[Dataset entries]

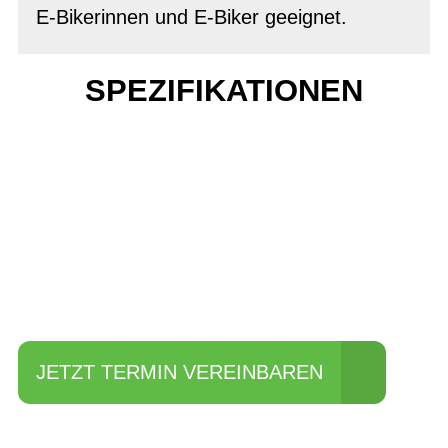
E-Bikerinnen und E-Biker geeignet.
SPEZIFIKATIONEN
Einfach mal Probe
fahren?
JETZT TERMIN VEREINBAREN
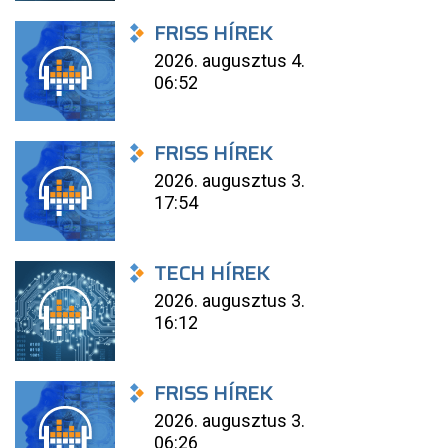
FRISS HÍREK
2026. augusztus 4.
06:52
FRISS HÍREK
2026. augusztus 3.
17:54
TECH HÍREK
2026. augusztus 3.
16:12
FRISS HÍREK
2026. augusztus 3.
06:26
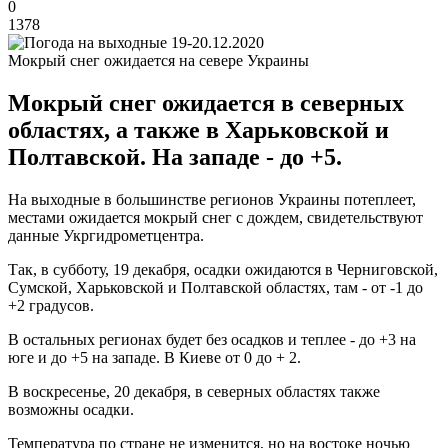
0
1378
Мокрый снег ожидается на севере Украины
Мокрый снег ожидается в северных
областях, а также в Харьковской и
Полтавской. На западе - до +5.
На выходные в большинстве регионов Украины потеплеет,
местами ожидается мокрый снег с дождем, свидетельствуют
данные Укргидрометцентра.
Так, в субботу, 19 декабря, осадки ожидаются в Черниговской,
Сумской, Харьковской и Полтавской областях, там - от -1 до
+2 градусов.
В остальных регионах будет без осадков и теплее - до +3 на
юге и до +5 на западе. В Киеве от 0 до + 2.
В воскресенье, 20 декабря, в северных областях также
возможны осадки.
Температура по стране не изменится, но на востоке ночью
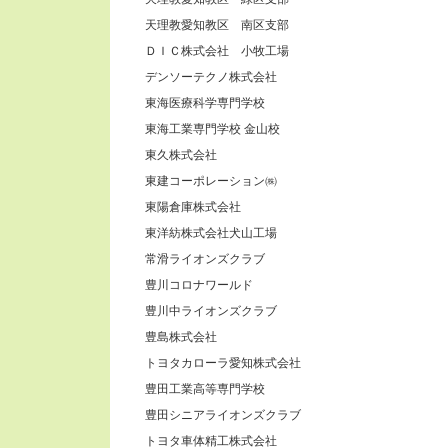
天理教愛知教区 南区支部
ＤＩＣ株式会社 小牧工場
デンソーテクノ株式会社
東海医療科学専門学校
東海工業専門学校 金山校
東久株式会社
東建コーポレーション㈱
東陽倉庫株式会社
東洋紡株式会社犬山工場
常滑ライオンズクラブ
豊川コロナワールド
豊川中ライオンズクラブ
豊島株式会社
トヨタカローラ愛知株式会社
豊田工業高等専門学校
豊田シニアライオンズクラブ
トヨタ車体精工株式会社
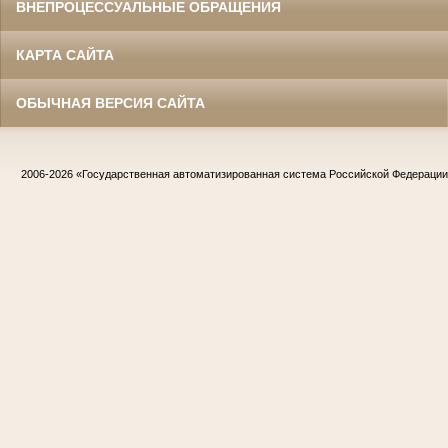
ВНЕПРОЦЕССУАЛЬНЫЕ ОБРАЩЕНИЯ
КАРТА САЙТА
ОБЫЧНАЯ ВЕРСИЯ САЙТА
2006-2026
«Государственная автоматизированная система Российской Федераци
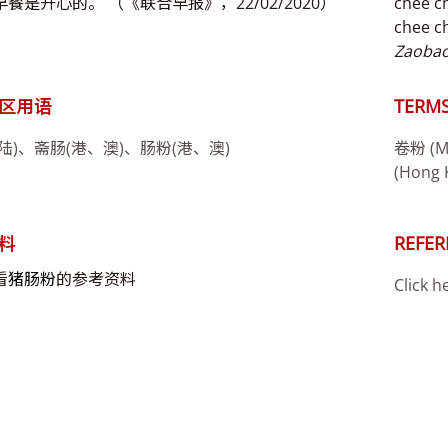
餐是开心的。 （《联合早报》，22/02/2020）
chee c
chee c
Zaoba
区用语
TERMS
陆)、斋肠(港、澳)、肠粉(港、澳)
卷粉 (Ma
(Hong 
料
REFER
看
猪肠粉
的参考资料
Click h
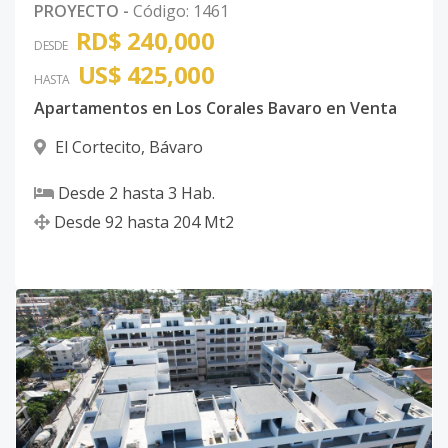
PROYECTO
-
Código
:
1461
RD$ 240,000
DESDE
US$ 425,000
HASTA
Apartamentos en Los Corales Bavaro en Venta
El Cortecito
,
Bávaro
Desde
2
hasta
3
Hab.
Desde
92
hasta
204
Mt2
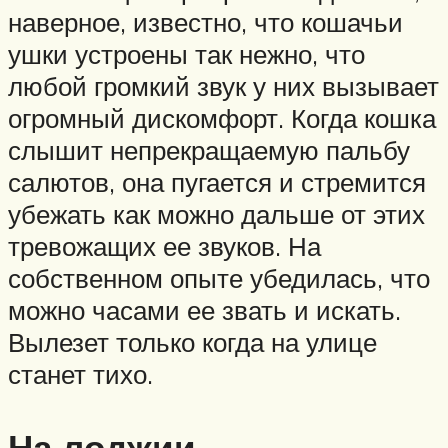
наверное, известно, что кошачьи
ушки устроены так нежно, что
любой громкий звук у них вызывает
огромный дискомфорт. Когда кошка
слышит непрекращаемую пальбу
салютов, она пугается и стремится
убежать как можно дальше от этих
тревожащих ее звуков. На
собственном опыте убедилась, что
можно часами ее звать и искать.
Вылезет только когда на улице
станет тихо.
На лоджии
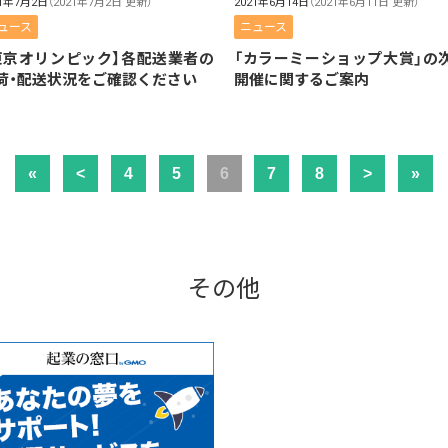
21年7月2日
（2021年7月2日 更新）
2021年6月14日
（2021年6月11日 更新）
ュース
ニュース
東京オリンピック】各配送業者の
「カラーミーショップ大賞」の
荷・配送状況をご確認ください
開催に関するご案内
«
<
4
5
6
7
8
>
»
その他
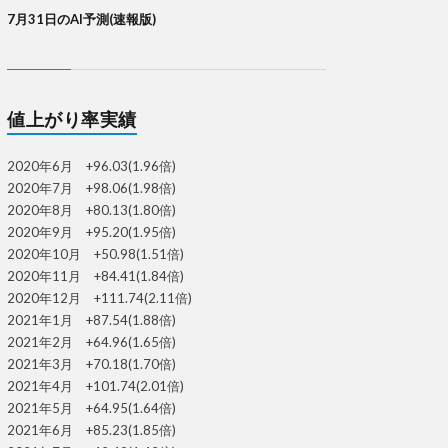
7月31日のAI予測(速報版)
値上がり率実績
2020年6月 +96.03(1.96倍)
2020年7月 +98.06(1.98倍)
2020年8月 +80.13(1.80倍)
2020年9月 +95.20(1.95倍)
2020年10月 +50.98(1.51倍)
2020年11月 +84.41(1.84倍)
2020年12月 +111.74(2.11倍)
2021年1月 +87.54(1.88倍)
2021年2月 +64.96(1.65倍)
2021年3月 +70.18(1.70倍)
2021年4月 +101.74(2.01倍)
2021年5月 +64.95(1.64倍)
2021年6月 +85.23(1.85倍)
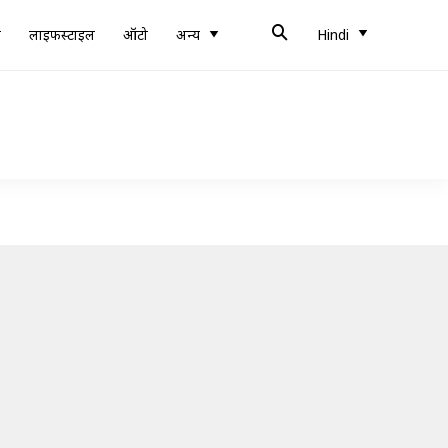
ब
लाइफस्टाइल
ऑटो
अन्य
Hindi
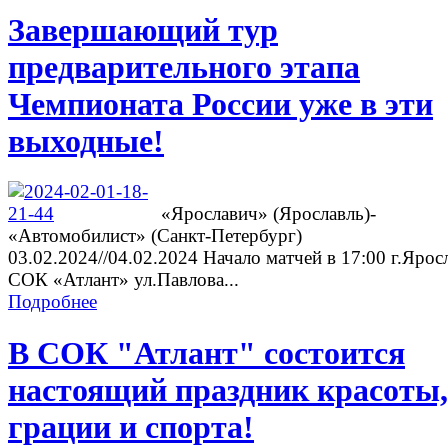
Завершающий тур
предварительного этапа
Чемпионата России уже в эти
выходные!
«Ярославич» (Ярославль)-
«Автомобилист» (Санкт-Петербург)
03.02.2024//04.02.2024 Начало матчей в 17:00 г.Ярос
СОК «Атлант» ул.Павлова...
Подробнее
В СОК "Атлант" состоится
настоящий праздник красоты,
грации и спорта!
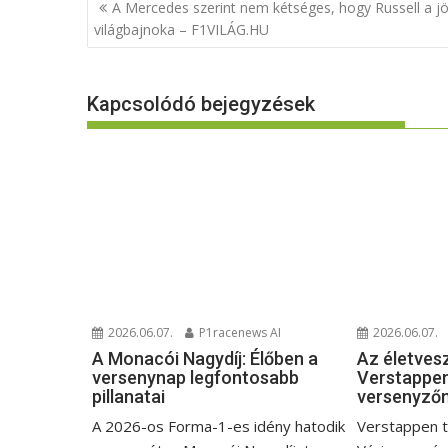
Bejegyzés
A Mercedes szerint nem kétséges, hogy Russell a j
navigáció
világbajnoka – F1VILÁG.HU
Kapcsolódó bejegyzések
2026.06.07.
2026.06.07.
P1racenews AI
Az életves
A Monacói Nagydíj: Élőben a
Verstappen
versenynap legfontosabb
versenyző
pillanatai
Verstappen t
A 2026-os Forma-1-es idény hatodik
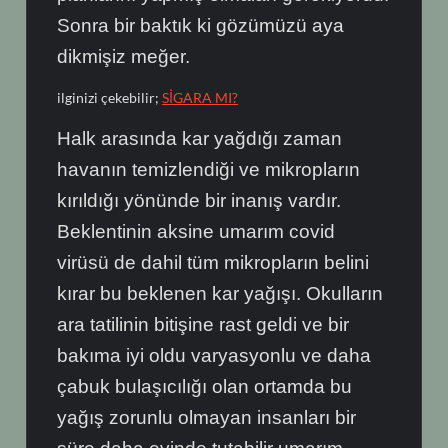
Sonra bir baktık ki gözümüzü aya
dikmişiz meğer.
ilginizi çekebilir;
SİGARA MI?
Halk arasında kar yağdığı zaman
havanın temizlendiği ve mikropların
kırıldığı yönünde bir inanış vardır.
Beklentinin aksine umarım covid
virüsü de dahil tüm mikropların belini
kırar bu beklenen kar yağışı. Okulların
ara tatilinin bitişine rast geldi ve bir
bakıma iyi oldu varyasyonlu ve daha
çabuk bulaşıcılığı olan ortamda bu
yağış zorunlu olmayan insanları bir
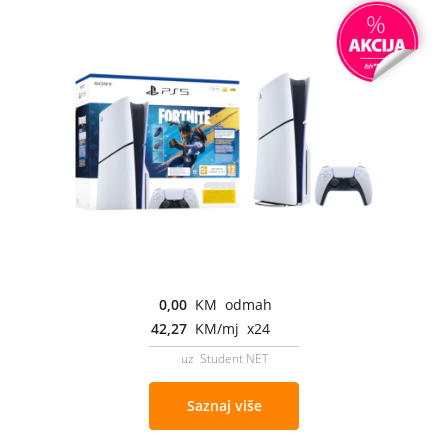
0,00
KM odmah
42,27
KM/mj x24
uz Student NET
Saznaj više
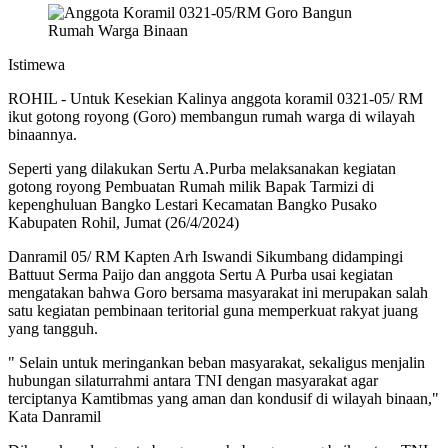
Istimewa
ROHIL - Untuk Kesekian Kalinya anggota koramil 0321-05/ RM
ikut gotong royong (Goro) membangun rumah warga di wilayah
binaannya.
Seperti yang dilakukan Sertu A.Purba melaksanakan kegiatan
gotong royong Pembuatan Rumah milik Bapak Tarmizi di
kepenghuluan Bangko Lestari Kecamatan Bangko Pusako
Kabupaten Rohil, Jumat (26/4/2024)
Danramil 05/ RM Kapten Arh Iswandi Sikumbang didampingi
Battuut Serma Paijo dan anggota Sertu A Purba usai kegiatan
mengatakan bahwa Goro bersama masyarakat ini merupakan salah
satu kegiatan pembinaan teritorial guna memperkuat rakyat juang
yang tangguh.
" Selain untuk meringankan beban masyarakat, sekaligus menjalin
hubungan silaturrahmi antara TNI dengan masyarakat agar
terciptanya Kamtibmas yang aman dan kondusif di wilayah binaan,"
Kata Danramil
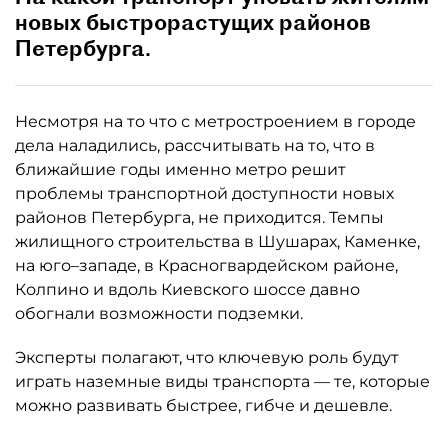
новых быстрорастущих районов
Петербурга.
Несмотря на то что с метростроением в городе
дела наладились, рассчитывать на то, что в
ближайшие годы именно метро решит
проблемы транспортной доступности новых
районов Петербурга, не приходится. Темпы
жилищного строительства в Шушарах, Каменке,
на юго–западе, в Красногвардейском районе,
Колпино и вдоль Киевского шоссе давно
обогнали возможности подземки.
Эксперты полагают, что ключевую роль будут
играть наземные виды транспорта — те, которые
можно развивать быстрее, гибче и дешевле.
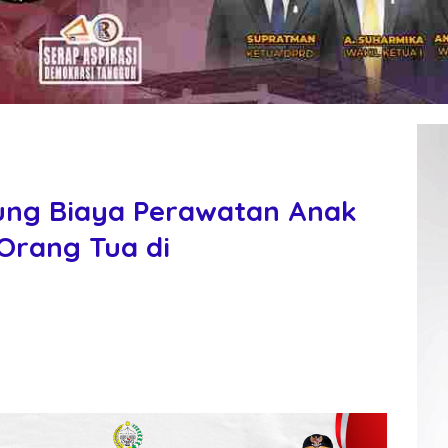
ng Biaya Perawatan Anak
Orang Tua di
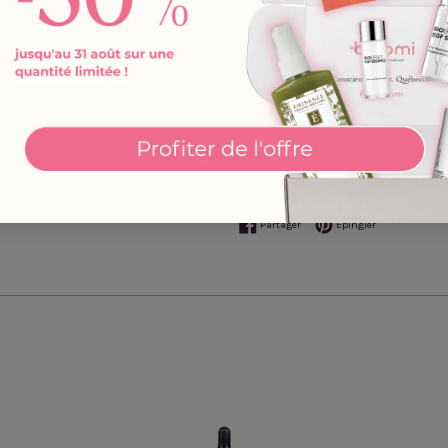
huileessentielles pour créer
Apprenez-en davantage sur no
Partager sur Facebook
Épingler sur Pi
Partager
Épingler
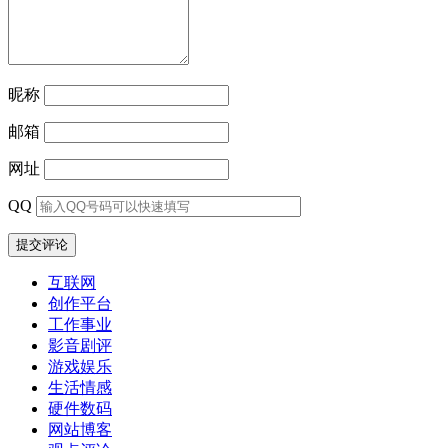
航
昵称
邮箱
网址
QQ
互联网
创作平台
工作事业
影音剧评
游戏娱乐
生活情感
硬件数码
网站博客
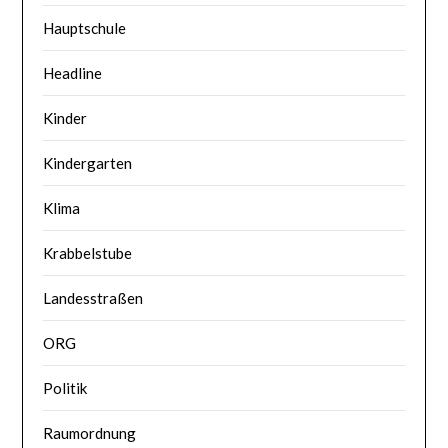
Hauptschule
Headline
Kinder
Kindergarten
Klima
Krabbelstube
Landesstraßen
ORG
Politik
Raumordnung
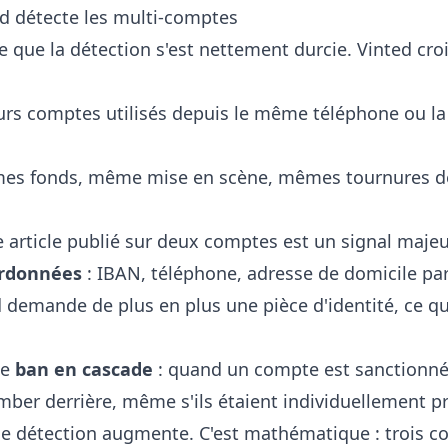
ed détecte les multi-comptes
parce que la détection s'est nettement durcie. Vinted 
eurs comptes utilisés depuis le même téléphone ou 
es fonds, même mise en scène, mêmes tournures de 
article publié sur deux comptes est un signal majeur
ordonnées
: IBAN, téléphone, adresse de domicile pa
 demande de plus en plus une pièce d'identité, ce qui
le
ban en cascade
: quand un compte est sanctionné
ber derrière, même s'ils étaient individuellement pr
de détection augmente. C'est mathématique : trois c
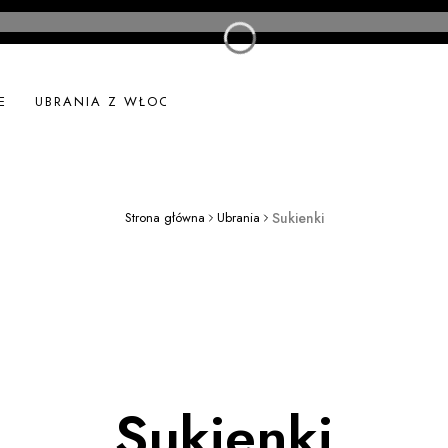
E
UBRANIA Z WŁOCH
UBRANIA LNIANE
NOWOŚ
Strona główna
Ubrania
Sukienki
Sukienki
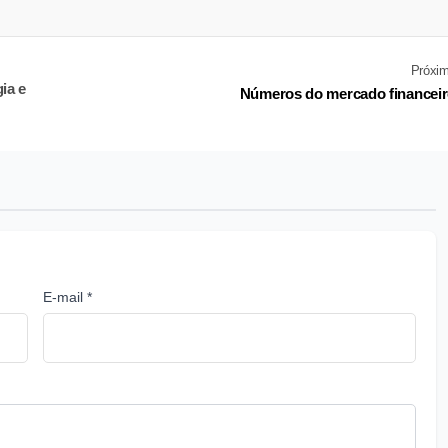
Próxi
ia e
Números do mercado financei
E-mail *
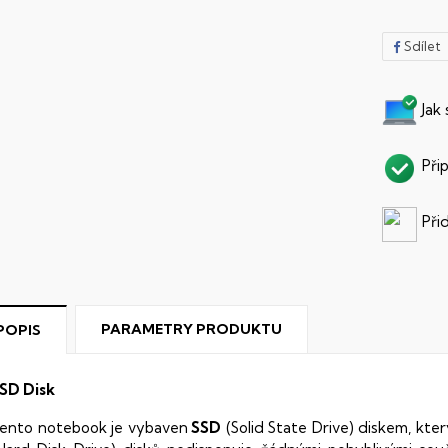
Sdílet
Jak
Při
Při
PARAMETRY PRODUKTU
POPIS
SD Disk
ento notebook je vybaven
SSD
(Solid State Drive) diskem, kte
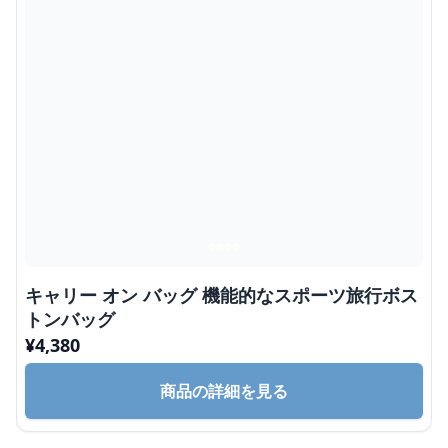
キャリー オン バッグ 機能的なスポーツ旅行ボス
トンバッグ
¥
4,380
商品の詳細を見る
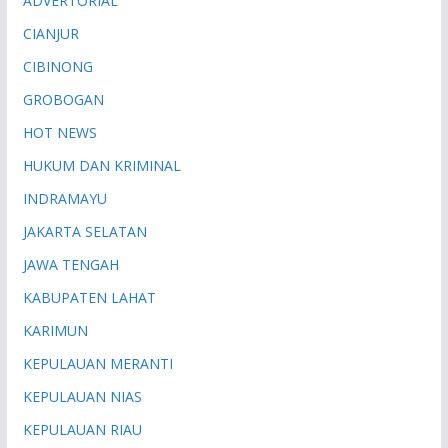
ADVERTORIAL
CIANJUR
CIBINONG
GROBOGAN
HOT NEWS
HUKUM DAN KRIMINAL
INDRAMAYU
JAKARTA SELATAN
JAWA TENGAH
KABUPATEN LAHAT
KARIMUN
KEPULAUAN MERANTI
KEPULAUAN NIAS
KEPULAUAN RIAU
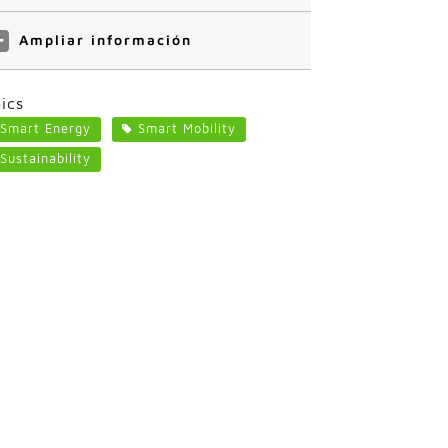
Ampliar información
ics
Smart Energy
Smart Mobility
Sustainability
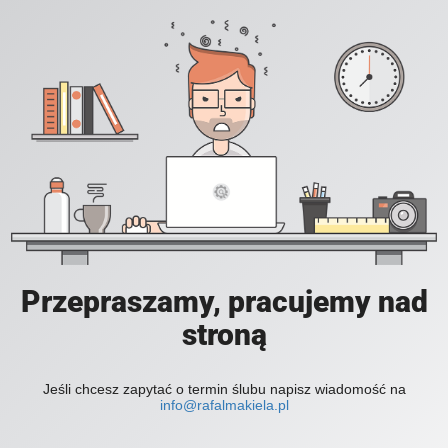
Przepraszamy, pracujemy nad
stroną
Jeśli chcesz zapytać o termin ślubu napisz wiadomość na
info@rafalmakiela.pl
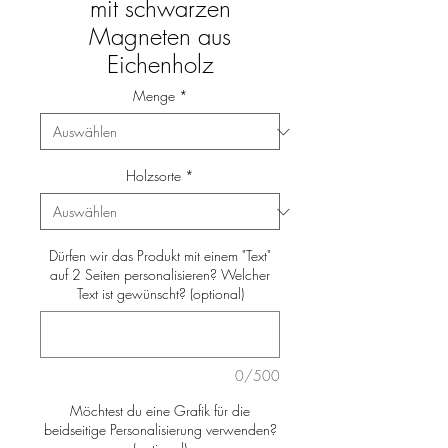
mit schwarzen
Magneten aus
Eichenholz
Menge
*
Holzsorte
*
Dürfen wir das Produkt mit einem "Text"
auf 2 Seiten personalisieren? Welcher
Text ist gewünscht? (optional)
0/500
Möchtest du eine Grafik für die
beidseitige Personalisierung verwenden?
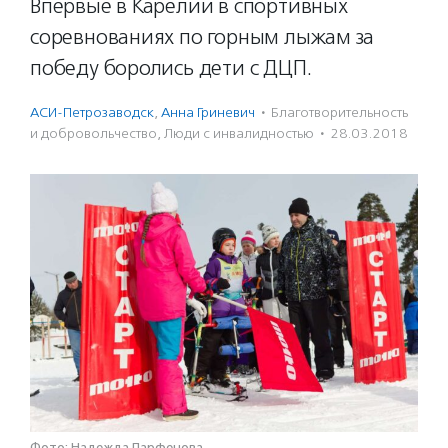
Впервые в Карелии в спортивных
соревнованиях по горным лыжам за
победу боролись дети с ДЦП.
АСИ-Петрозаводск
,
Анна Гриневич
·
Благотвори­тель­ность
и доброволь­чест­во
,
Люди с инвалидностью
·
28.03.2018
Фото: Надежда Парфенова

--- Work task ---
Turn the items from the line with "mit schwarzen" up to and including the last line of the items into a Markdown table with the columns Row and Line. Give only those lines, skip blank lines, and leave out the pictures.

--- Answer space ---
| Row | Line |
|---|---|
| 1 | mit schwarzen |
| 2 | Magneten aus |
| 3 | Eichenholz |
| 4 | Menge |
| 5 | * |
| 6 | Holzsorte |
| 7 | * |
| 8 | Dürfen wir das Produkt mit einem "Text" |
| 9 | auf 2 Seiten personalisieren? Welcher |
| 10 | Text ist gewünscht? (optional) |
| 11 | 0/500 |
| 12 | Möchtest du eine Grafik für die |
| 13 | beidseitige Personalisierung verwenden? |
| 14 | Впервые в Карелии в спортивных |
| 15 | соревнованиях по горным лыжам за |
| 16 | победу боролись дети с ДЦП. |
| 17 | АСИ-Петрозаводск |
| 18 | , |
| 19 | Анна Гриневич |
| 20 | · |
| 21 | Благотвори­тель­ность |
| 22 | и доброволь­чест­во |
| 23 | , |
| 24 | Люди с инвалидностью |
| 25 | · |
| 26 | 28.03.2018 |
| 27 | Фото: Надежда Парфенова |